Goal of the exercise -> When you find the line with "32: (309, 176)" among the records below, reproduce it and each line after it exactly, ending with the line with "[00:00.840]".
────────────────
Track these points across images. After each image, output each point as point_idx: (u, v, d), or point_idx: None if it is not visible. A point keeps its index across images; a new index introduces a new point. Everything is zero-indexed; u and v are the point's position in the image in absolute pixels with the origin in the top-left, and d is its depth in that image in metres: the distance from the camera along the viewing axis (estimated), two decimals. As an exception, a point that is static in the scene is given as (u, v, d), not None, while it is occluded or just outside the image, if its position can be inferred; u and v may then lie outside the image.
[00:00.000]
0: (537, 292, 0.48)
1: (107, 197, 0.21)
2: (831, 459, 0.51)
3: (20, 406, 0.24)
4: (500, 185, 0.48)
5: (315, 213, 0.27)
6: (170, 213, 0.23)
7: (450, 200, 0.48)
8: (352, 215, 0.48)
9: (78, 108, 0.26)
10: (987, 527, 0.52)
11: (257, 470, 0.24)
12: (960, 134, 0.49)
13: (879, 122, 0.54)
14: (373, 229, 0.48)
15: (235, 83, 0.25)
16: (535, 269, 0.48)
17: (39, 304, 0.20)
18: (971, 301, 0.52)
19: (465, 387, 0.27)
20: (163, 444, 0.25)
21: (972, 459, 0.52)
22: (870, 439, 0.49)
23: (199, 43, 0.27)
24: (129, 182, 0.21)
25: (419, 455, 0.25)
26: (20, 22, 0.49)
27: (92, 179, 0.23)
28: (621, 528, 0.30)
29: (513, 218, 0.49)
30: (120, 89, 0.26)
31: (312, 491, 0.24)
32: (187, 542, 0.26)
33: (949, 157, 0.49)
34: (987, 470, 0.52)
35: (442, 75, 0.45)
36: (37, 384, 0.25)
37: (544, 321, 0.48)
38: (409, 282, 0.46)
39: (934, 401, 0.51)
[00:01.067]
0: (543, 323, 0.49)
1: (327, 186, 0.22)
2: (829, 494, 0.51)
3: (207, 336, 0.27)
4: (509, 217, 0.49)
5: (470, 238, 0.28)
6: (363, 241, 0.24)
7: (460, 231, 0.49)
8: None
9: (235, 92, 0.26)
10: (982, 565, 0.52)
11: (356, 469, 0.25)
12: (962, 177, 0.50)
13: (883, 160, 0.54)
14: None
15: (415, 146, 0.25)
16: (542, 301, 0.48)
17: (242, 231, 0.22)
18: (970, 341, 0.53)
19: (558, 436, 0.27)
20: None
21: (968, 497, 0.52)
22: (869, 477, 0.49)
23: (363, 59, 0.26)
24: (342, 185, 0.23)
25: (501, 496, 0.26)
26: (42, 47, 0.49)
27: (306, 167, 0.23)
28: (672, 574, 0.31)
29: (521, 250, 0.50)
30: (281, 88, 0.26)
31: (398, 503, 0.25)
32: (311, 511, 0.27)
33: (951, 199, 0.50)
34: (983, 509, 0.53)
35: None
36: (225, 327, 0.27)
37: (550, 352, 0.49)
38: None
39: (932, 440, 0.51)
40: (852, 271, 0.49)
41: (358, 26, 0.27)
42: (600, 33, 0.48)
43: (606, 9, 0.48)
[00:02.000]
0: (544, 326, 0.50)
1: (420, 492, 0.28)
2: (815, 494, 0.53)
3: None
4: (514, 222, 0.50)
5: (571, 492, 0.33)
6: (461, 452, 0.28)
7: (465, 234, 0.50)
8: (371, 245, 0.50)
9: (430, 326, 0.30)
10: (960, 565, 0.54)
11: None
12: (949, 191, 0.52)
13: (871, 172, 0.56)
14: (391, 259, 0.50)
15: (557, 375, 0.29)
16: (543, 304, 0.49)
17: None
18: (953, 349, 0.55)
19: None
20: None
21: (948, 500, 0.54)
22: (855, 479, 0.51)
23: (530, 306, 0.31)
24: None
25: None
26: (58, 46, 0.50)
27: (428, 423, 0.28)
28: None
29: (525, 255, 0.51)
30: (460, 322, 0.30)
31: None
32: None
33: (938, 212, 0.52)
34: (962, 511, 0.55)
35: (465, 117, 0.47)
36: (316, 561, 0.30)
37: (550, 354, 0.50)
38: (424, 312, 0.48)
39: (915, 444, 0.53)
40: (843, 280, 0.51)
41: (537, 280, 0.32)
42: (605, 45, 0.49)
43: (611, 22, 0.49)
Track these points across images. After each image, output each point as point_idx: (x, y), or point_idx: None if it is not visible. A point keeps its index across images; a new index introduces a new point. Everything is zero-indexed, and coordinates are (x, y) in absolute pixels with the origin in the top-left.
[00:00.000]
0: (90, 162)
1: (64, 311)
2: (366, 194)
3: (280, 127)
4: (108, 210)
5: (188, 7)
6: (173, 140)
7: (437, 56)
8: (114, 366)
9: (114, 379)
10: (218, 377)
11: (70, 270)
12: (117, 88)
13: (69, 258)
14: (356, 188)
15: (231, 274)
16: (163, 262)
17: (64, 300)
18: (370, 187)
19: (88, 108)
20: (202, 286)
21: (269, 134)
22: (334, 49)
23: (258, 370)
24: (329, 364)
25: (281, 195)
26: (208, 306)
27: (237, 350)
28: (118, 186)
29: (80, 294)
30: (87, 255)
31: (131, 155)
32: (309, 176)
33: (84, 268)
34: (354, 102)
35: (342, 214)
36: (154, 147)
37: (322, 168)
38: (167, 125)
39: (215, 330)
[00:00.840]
────────────────
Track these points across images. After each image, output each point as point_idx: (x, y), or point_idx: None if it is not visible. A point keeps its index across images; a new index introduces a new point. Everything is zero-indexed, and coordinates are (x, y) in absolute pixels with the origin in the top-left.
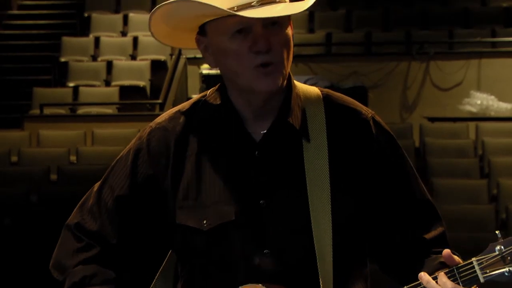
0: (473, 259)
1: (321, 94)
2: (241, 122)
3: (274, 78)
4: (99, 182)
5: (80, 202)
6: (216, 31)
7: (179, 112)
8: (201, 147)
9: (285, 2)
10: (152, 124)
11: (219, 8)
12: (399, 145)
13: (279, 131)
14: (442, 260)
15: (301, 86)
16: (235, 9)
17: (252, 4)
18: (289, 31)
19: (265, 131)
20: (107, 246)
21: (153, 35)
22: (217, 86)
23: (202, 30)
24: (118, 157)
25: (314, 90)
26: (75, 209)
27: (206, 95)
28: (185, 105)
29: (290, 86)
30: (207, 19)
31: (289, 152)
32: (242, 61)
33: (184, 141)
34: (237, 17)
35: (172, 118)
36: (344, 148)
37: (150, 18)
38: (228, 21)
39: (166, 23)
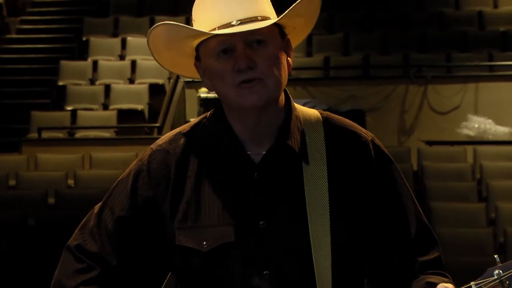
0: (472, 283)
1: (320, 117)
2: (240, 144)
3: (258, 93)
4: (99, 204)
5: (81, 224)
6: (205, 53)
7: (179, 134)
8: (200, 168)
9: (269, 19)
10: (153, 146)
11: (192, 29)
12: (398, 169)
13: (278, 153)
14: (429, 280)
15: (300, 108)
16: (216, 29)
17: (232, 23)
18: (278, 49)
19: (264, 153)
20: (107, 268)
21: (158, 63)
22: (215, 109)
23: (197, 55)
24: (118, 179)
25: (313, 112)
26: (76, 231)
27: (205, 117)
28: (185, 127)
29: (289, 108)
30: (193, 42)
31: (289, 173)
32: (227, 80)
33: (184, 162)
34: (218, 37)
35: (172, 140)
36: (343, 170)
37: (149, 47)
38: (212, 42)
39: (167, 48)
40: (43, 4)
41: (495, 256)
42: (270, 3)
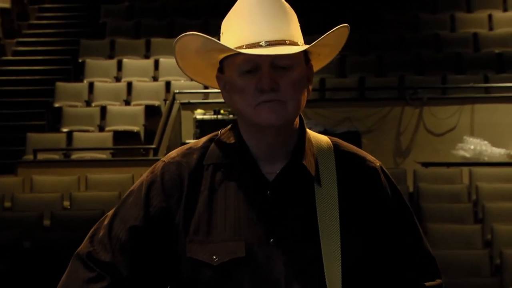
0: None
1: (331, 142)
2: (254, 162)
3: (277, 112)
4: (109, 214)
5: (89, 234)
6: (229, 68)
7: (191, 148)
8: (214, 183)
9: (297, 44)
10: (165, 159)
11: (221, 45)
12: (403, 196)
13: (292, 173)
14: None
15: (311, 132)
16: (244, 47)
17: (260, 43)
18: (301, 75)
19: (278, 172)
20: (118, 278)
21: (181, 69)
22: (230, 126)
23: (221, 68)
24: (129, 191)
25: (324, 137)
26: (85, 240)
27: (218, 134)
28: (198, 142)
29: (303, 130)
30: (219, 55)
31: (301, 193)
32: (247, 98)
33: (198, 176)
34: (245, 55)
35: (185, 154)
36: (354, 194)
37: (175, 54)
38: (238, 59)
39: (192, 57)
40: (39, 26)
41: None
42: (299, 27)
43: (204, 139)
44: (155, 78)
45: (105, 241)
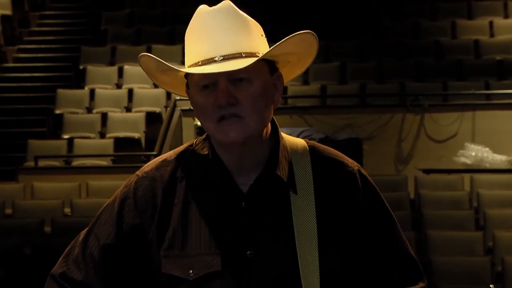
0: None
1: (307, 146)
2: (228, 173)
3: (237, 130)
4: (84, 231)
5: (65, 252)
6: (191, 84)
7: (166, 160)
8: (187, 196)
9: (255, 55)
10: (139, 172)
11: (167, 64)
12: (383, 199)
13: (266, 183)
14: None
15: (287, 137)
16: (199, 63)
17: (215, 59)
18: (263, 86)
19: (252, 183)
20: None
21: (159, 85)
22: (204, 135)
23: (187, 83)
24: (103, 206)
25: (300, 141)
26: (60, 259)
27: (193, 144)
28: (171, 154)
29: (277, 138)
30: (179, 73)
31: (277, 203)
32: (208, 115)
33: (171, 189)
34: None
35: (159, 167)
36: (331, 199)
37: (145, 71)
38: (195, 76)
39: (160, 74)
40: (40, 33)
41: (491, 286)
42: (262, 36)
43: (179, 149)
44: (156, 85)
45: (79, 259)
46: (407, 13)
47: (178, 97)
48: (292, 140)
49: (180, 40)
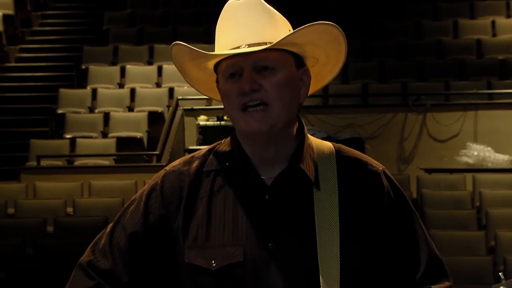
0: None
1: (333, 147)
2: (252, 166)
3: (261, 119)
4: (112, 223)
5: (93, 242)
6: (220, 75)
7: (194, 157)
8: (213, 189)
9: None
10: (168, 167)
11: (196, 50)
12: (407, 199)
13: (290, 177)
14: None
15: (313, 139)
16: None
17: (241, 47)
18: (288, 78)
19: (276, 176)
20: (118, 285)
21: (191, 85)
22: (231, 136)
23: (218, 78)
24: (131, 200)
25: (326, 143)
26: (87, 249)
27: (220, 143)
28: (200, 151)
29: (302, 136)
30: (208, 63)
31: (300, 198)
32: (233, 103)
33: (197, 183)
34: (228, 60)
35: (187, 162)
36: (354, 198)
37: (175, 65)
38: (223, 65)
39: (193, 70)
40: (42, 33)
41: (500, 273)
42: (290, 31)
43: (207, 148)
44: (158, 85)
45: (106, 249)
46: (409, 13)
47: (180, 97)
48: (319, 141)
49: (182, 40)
────────────────
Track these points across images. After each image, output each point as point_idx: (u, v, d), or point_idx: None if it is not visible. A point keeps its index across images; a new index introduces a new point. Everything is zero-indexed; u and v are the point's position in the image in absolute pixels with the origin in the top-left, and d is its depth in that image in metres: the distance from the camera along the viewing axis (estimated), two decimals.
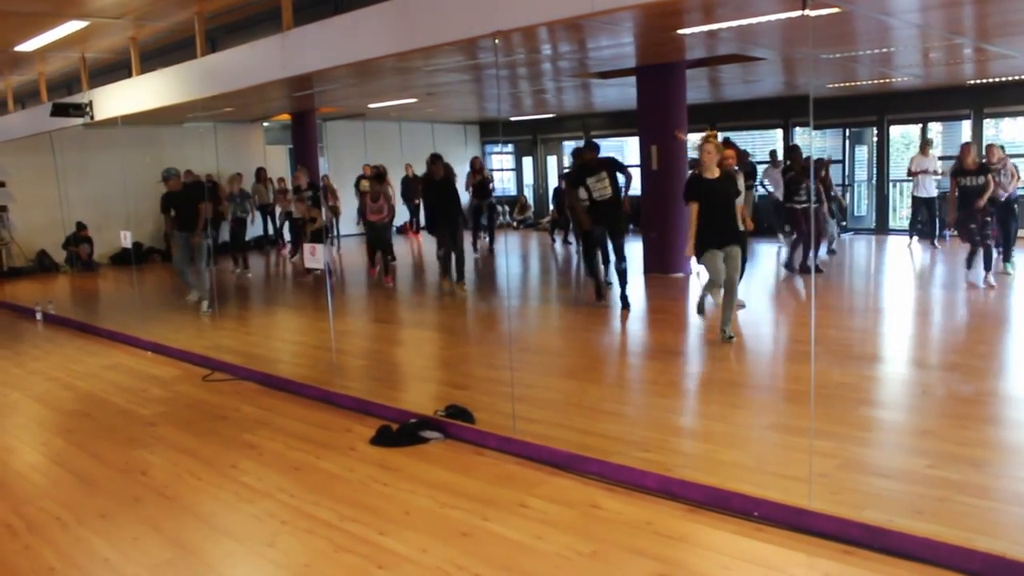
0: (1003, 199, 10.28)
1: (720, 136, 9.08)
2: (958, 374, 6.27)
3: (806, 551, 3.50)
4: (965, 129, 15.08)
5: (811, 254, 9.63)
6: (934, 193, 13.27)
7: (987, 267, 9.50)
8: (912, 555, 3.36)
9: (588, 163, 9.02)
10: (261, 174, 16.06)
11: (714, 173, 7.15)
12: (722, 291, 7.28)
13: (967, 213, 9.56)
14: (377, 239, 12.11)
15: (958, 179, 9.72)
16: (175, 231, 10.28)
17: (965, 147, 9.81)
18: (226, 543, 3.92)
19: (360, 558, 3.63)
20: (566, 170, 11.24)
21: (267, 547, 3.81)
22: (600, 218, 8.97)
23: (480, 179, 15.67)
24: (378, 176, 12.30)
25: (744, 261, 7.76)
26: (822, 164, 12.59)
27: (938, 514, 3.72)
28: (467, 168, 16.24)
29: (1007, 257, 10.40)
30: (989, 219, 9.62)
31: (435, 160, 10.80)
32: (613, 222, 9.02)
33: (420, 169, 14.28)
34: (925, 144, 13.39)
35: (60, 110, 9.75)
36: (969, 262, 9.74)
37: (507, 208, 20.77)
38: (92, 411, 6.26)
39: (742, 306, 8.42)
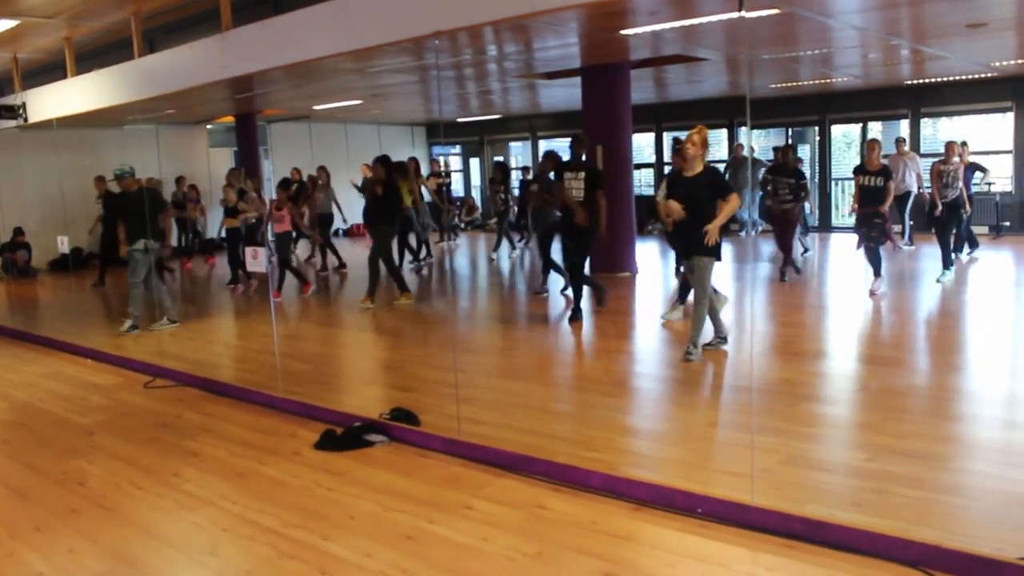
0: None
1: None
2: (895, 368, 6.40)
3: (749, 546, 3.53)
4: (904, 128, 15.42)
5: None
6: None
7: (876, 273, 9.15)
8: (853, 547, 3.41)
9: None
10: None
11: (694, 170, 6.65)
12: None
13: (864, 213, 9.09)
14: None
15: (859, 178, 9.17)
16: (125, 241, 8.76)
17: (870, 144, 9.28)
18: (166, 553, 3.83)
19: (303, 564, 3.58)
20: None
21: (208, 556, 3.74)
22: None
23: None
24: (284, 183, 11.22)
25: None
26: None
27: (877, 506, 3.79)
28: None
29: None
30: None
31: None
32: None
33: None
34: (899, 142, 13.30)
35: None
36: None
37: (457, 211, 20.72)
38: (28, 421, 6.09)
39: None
────────────────
Answer area ->
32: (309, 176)
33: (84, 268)
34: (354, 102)
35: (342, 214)
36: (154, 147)
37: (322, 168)
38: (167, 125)
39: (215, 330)
[00:00.840]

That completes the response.